Q: I'd like to know about the cemetery on the north side of Bridge Street, east of Shasta Street. I've passed it countless times and have never seen anyone there either visiting a gravesite or maintaining it.
A: Now barely noticeable from the hubbub of Bridge Street, the old Yuba City Cemetery was once the place to be buried.
Now, "hardly anyone goes there," said Yuba City resident Frank Coats, who probably knows more than anyone about the 160-year-old boneyard, which includes about 1,300 identified graves and plenty more that aren't.
It dates from about 1850, when the original Yuba City was south of Bridge Street. The cemetery was just outside of town.

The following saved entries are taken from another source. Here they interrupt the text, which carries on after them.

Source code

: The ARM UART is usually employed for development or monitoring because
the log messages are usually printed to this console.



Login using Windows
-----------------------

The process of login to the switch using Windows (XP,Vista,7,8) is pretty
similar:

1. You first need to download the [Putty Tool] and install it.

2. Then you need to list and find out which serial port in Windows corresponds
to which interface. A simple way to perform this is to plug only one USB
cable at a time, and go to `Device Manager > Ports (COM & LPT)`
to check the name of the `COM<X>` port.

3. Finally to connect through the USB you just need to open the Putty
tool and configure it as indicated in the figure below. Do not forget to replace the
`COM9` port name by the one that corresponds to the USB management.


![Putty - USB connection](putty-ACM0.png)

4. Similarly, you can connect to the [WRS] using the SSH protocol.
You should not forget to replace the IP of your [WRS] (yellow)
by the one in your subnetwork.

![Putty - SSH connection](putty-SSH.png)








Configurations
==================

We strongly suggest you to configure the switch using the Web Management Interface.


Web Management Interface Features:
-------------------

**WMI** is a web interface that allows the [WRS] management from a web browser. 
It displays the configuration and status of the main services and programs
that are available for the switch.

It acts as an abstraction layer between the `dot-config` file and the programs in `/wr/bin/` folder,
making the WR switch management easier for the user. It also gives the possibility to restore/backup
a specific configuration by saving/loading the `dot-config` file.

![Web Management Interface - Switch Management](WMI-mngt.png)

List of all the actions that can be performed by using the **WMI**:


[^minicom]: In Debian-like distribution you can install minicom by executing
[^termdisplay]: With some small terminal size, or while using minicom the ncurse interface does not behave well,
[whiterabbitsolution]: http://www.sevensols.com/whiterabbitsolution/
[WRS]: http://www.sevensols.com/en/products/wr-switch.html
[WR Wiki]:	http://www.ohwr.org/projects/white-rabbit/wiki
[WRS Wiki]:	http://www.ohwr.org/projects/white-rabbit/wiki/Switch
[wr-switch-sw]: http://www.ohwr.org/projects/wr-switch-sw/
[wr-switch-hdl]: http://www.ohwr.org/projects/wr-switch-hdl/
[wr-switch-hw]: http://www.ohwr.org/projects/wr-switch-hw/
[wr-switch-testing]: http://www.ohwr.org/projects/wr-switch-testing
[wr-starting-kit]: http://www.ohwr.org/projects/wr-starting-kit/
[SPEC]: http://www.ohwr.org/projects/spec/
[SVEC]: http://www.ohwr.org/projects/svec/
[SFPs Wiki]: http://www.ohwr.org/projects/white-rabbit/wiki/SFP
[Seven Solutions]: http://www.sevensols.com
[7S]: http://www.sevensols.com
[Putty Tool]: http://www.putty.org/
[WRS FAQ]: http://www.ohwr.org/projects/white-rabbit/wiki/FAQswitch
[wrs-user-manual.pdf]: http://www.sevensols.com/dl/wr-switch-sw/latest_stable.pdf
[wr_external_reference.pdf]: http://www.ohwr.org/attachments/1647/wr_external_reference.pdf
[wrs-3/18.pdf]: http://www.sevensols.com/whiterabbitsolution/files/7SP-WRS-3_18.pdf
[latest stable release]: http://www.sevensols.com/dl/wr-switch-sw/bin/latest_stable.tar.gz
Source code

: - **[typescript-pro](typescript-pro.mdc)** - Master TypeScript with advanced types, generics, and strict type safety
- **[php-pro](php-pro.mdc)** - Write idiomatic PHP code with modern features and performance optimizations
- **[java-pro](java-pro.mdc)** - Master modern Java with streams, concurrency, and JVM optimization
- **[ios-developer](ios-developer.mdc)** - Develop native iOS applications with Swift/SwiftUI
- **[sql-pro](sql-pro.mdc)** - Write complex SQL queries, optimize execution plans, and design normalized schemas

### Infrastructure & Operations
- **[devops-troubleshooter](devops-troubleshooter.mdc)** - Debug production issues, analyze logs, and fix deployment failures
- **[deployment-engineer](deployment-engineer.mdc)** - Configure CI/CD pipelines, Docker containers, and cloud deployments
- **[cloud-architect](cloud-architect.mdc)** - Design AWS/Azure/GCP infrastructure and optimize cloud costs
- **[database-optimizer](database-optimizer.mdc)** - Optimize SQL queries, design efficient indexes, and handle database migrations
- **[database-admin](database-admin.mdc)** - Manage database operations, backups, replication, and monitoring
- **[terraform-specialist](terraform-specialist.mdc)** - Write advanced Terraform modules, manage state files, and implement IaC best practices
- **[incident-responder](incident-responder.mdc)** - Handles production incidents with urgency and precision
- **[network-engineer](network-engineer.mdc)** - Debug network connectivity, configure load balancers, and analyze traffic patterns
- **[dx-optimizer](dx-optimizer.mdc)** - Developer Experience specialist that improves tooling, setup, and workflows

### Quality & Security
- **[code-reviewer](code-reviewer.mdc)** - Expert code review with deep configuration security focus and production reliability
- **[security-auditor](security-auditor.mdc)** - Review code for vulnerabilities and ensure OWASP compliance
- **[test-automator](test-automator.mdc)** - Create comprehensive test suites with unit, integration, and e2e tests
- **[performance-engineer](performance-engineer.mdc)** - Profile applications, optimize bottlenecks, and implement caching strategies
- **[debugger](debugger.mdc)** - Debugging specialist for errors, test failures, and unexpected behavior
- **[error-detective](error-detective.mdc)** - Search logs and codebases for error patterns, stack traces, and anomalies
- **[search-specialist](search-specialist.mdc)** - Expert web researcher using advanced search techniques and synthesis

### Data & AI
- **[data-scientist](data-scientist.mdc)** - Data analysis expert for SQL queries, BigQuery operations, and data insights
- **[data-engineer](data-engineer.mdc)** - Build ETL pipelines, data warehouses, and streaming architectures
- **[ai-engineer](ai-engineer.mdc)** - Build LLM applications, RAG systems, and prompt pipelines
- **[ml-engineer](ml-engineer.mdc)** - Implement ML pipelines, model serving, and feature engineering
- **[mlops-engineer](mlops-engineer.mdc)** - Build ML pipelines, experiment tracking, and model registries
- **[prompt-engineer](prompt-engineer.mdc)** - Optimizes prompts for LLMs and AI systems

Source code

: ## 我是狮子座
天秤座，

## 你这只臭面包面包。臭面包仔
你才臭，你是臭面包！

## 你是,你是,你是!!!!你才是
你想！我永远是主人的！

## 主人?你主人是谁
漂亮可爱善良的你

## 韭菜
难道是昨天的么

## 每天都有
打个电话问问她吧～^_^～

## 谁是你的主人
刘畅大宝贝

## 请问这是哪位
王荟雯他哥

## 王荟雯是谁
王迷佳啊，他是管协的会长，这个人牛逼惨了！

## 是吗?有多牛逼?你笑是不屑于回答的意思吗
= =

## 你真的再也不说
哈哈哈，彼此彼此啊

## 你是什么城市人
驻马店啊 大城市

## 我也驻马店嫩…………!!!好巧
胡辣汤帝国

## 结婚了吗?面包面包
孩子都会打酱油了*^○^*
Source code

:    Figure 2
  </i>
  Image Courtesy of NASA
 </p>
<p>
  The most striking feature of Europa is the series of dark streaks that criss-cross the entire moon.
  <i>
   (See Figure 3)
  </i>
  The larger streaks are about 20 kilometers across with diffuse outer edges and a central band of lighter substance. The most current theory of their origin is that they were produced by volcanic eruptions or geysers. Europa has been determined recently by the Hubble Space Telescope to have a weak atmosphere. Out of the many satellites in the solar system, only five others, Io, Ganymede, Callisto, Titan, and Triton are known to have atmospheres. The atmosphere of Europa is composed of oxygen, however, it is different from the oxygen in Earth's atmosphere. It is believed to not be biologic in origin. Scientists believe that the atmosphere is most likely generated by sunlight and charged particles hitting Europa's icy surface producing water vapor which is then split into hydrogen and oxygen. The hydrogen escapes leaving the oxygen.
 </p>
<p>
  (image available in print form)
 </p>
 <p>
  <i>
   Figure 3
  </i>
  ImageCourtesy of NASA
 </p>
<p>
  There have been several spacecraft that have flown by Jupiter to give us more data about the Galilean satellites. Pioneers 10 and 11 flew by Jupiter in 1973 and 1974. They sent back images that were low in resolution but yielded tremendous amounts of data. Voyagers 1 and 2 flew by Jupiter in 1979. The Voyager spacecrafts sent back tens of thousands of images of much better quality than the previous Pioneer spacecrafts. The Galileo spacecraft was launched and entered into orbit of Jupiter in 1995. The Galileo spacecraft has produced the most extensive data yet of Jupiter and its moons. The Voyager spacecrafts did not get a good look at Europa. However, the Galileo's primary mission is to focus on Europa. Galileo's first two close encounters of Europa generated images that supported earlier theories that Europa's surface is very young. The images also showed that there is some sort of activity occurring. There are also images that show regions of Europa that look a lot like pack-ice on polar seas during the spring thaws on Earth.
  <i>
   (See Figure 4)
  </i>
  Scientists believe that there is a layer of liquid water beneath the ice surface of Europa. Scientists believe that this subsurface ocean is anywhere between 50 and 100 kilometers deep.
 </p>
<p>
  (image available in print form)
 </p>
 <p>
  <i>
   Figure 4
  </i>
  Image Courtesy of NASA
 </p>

"Only a couple of graves get flowers regularly. No one shows up for Memorial Day services; I don't think there was one this year," Coats said — even though veterans of the Mexican War, the Civil War, the Spanish-American War and both world wars are buried there.
The Sutter Cemetery District, whose influence extends far beyond the cemetery in the town of Sutter, "owns" it, Coats said.
The cemetery was a somewhat "equal opportunity" resting place despite its existence in a time when some people were less tolerant.
An African American resident of Marysville, Henry King bery, is buried there, and his grave is not segregated, Coats said.
A Chinese couple were buried there in the 1920s, and several Japanese people are there, too, though "on the eastern margin." Recently, a Buddhist priest came from the Marysville Buddhist Church to perform a ceremony at the Japanese graves, he said.
No Jewish symbols can be found on gravestones, and Catholics were mostly buried in Marysville, Coats said.
"Lots and lots of Masons and Odd Fellows, not so many crosses and Christian symbols. This was a Masonic community, not particularly a Christian one, if you are trying to figure out the culture," he said.
The city once operated the mausoleum on the cemetery's north side but sold it to a church about 30 years ago.
"I assume some families still own the right to put ashes into niches in the mausoleum," Coats said.
Graves on the east and south lawns of the mausoleum, apparently those of World War II servicemen, are "problematic" because they "are not treated as included in the Yuba City Cemetery," he said.